# [Exercise description]
Please pull out each line of the entries below that contains the word "Chapter".
Start of Task input
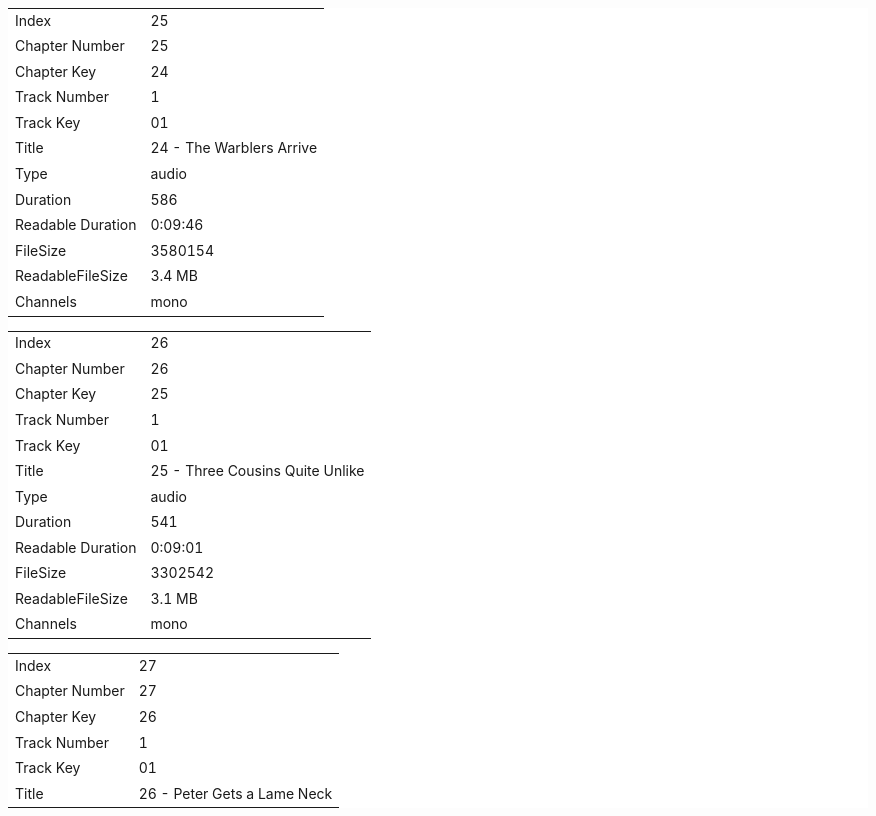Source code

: |  |  |
| - | - |
| Index | 25 |
| Chapter Number | 25 |
| Chapter Key | 24 |
| Track Number | 1 |
| Track Key | 01 |
| Title | 24 - The Warblers Arrive |
| Type | audio |
| Duration | 586 |
| Readable Duration | 0:09:46 |
| FileSize | 3580154 |
| ReadableFileSize | 3.4 MB |
| Channels | mono |

|  |  |
| - | - |
| Index | 26 |
| Chapter Number | 26 |
| Chapter Key | 25 |
| Track Number | 1 |
| Track Key | 01 |
| Title | 25 - Three Cousins Quite Unlike |
| Type | audio |
| Duration | 541 |
| Readable Duration | 0:09:01 |
| FileSize | 3302542 |
| ReadableFileSize | 3.1 MB |
| Channels | mono |

|  |  |
| - | - |
| Index | 27 |
| Chapter Number | 27 |
| Chapter Key | 26 |
| Track Number | 1 |
| Track Key | 01 |
| Title | 26 - Peter Gets a Lame Neck |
End of Task input
# [Output]
| Chapter Number | 25 |
| Chapter Key | 24 |
| Chapter Number | 26 |
| Chapter Key | 25 |
| Chapter Number | 27 |
| Chapter Key | 26 |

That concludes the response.